Durante el año que estuvo en el módulo seis Guzmán no tuvo observaciones ni conflictos, trabajó como «vocero» —el que anuncia las visitas— y desde marzo le permitieron estudiar. El primer semestre del año cursó tres materias de primero de liceo que no aprobó porque los guardias no lo llevaron a dar los exámenes, pero al menos aquellas idas a la «comunidad educativa» le sacaban la cabeza del encierro y le permitieron conocer presos y personal de todo el Comcar.
El viernes 11 de agosto, tras una requisa, el jefe del módulo seis se apareció con una lista y empezó a llamar, recluso por recluso. Nombró a decenas. Guzmán estaba entre ellos. «Había muchos con comisión (trabajo) y estudio. Nos sacaron sin razón alguna, no nos dieron motivo», asegura. Un guardia lo condujo por las calles internas de esa ciudad que es el Comcar, y cuando descubrió a dónde lo estaban llevando, no pudo contenerse: «¿Al ocho me estás llevando, botón?». Seguramente ese «botón» le valió la sanción de interrumpirle las visitas dos semanas después. Quizás sí, quizás no. Ya se sabe: todo es demasiado arbitrario aquí como para sacar conclusiones certeras.
Se picó.
A la hora de las visitas hay dos reglas. Una: no se mira al visitante ajeno. Dos: las peleas se desencadenarán cuando el tiempo se esté terminando, de modo que todos hayan podido ver a sus familias. En ese mismo galpón, hace una semana, la visita «se picó». Empezaron a los cuchillazos y se evacuó el lugar. Eso en el seis no pasaba.
«Todos o casi todos los hombres acá están armados con cortes carcelarios —afirma Guzmán, y eso obviamente lo incluye. Si se pica, yo tengo que cuidarlas a ustedes dos. No puedo dejar que les pase nada».
En el módulo seis el patio es abierto, se juega al fútbol, hay actividades. En el ocho, en cambio, el patio es un piso de hormigón con un techo de chapa que impide ver la luz del sol. Solo se puede salir los viernes, y los que van saben que hay más riesgo de terminar herido que ileso. Casi siempre hay pelea. De hecho, en la celda de Guzmán hay uno que hace un par de semanas bajó al patio y salió con tres puñaladas en cuello, brazo y tórax. Estuvo grave, pero a los pocos días ya estaba de vuelta en el Comcar. Guzmán cuenta que está muy dolorido. Le concedieron una de las dos camas que hay en la celda.

== TAREAS ==
• 1. En el texto sobre el Comcar, ¿qué trabajo desempeñó Guzmán mientras estuvo en el módulo seis?
• 2. Según el texto sobre el Comcar, ¿en qué partes del cuerpo recibió las puñaladas el compañero de celda de Guzmán? Nómbralas todas.
Responde basándote solo en el texto sobre el Comcar.

== DATOS DADOS ==
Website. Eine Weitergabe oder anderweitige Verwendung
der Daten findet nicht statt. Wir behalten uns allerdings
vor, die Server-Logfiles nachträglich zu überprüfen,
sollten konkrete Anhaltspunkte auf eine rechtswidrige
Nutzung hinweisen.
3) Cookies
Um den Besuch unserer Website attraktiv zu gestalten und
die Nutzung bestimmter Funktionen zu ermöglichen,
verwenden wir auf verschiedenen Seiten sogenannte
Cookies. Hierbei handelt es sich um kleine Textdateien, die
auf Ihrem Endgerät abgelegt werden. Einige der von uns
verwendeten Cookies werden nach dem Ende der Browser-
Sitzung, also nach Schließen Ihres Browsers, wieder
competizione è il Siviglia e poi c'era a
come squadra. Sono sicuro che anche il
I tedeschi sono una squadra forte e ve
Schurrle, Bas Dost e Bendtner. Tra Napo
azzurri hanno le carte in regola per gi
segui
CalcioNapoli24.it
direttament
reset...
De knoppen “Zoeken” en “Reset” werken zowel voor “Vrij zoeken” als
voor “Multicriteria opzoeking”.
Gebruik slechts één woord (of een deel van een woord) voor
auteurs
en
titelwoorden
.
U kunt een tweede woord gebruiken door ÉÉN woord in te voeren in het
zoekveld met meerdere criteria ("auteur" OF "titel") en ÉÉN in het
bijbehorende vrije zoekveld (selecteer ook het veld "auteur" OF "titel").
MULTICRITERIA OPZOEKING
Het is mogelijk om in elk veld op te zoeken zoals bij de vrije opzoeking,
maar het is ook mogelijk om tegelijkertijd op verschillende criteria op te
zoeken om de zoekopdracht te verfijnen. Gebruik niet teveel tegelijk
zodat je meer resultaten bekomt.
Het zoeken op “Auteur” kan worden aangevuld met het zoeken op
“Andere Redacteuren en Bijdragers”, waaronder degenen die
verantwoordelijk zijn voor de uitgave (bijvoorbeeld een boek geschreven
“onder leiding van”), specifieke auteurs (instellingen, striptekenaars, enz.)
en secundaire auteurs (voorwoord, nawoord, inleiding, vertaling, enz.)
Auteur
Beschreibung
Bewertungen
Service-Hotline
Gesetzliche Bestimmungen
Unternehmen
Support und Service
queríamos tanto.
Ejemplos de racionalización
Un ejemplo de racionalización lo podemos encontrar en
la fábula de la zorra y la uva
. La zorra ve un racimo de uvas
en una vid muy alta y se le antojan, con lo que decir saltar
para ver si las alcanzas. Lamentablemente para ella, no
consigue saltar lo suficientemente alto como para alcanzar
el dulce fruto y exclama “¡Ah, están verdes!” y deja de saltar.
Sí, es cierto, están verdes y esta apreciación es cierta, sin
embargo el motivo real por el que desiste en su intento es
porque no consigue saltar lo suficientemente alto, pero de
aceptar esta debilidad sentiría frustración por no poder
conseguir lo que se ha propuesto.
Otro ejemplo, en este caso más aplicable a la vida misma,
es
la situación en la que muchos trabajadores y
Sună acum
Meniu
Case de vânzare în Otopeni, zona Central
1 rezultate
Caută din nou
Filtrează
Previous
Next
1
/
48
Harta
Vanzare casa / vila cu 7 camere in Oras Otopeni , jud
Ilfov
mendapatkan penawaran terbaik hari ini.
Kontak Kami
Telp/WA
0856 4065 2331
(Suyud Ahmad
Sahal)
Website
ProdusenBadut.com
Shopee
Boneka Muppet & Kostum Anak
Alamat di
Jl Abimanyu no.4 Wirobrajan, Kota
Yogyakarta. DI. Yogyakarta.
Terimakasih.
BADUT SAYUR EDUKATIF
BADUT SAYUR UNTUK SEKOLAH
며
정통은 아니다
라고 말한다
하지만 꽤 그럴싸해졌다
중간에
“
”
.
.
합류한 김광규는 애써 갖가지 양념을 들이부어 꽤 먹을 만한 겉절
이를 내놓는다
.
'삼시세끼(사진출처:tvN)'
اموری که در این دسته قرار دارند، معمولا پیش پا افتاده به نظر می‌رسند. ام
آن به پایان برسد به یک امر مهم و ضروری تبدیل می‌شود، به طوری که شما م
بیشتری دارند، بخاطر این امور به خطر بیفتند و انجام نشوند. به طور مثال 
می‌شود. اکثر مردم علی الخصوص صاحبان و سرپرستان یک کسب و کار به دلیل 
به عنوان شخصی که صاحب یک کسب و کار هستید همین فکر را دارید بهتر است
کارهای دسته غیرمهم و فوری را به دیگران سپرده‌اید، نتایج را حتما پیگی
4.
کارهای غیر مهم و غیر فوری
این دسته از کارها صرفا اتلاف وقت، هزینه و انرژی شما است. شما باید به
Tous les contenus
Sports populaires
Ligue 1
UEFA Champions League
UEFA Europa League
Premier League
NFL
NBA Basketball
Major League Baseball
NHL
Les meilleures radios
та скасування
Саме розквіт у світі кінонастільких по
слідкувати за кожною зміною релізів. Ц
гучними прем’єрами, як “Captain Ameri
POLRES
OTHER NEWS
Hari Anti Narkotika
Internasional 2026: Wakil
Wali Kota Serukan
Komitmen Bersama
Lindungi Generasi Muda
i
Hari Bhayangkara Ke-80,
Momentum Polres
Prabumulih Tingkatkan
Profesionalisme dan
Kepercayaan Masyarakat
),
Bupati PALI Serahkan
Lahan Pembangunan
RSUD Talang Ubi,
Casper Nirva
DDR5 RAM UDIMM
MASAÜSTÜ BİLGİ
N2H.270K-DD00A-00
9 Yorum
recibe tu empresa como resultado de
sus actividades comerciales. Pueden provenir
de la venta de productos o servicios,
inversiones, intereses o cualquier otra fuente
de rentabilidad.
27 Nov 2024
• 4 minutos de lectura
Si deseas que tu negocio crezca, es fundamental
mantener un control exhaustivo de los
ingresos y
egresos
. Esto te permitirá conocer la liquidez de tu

== RESPUESTAS ==
• 1. Trabajó como «vocero», el que anuncia las visitas.

• 2. Cuello, brazo y tórax.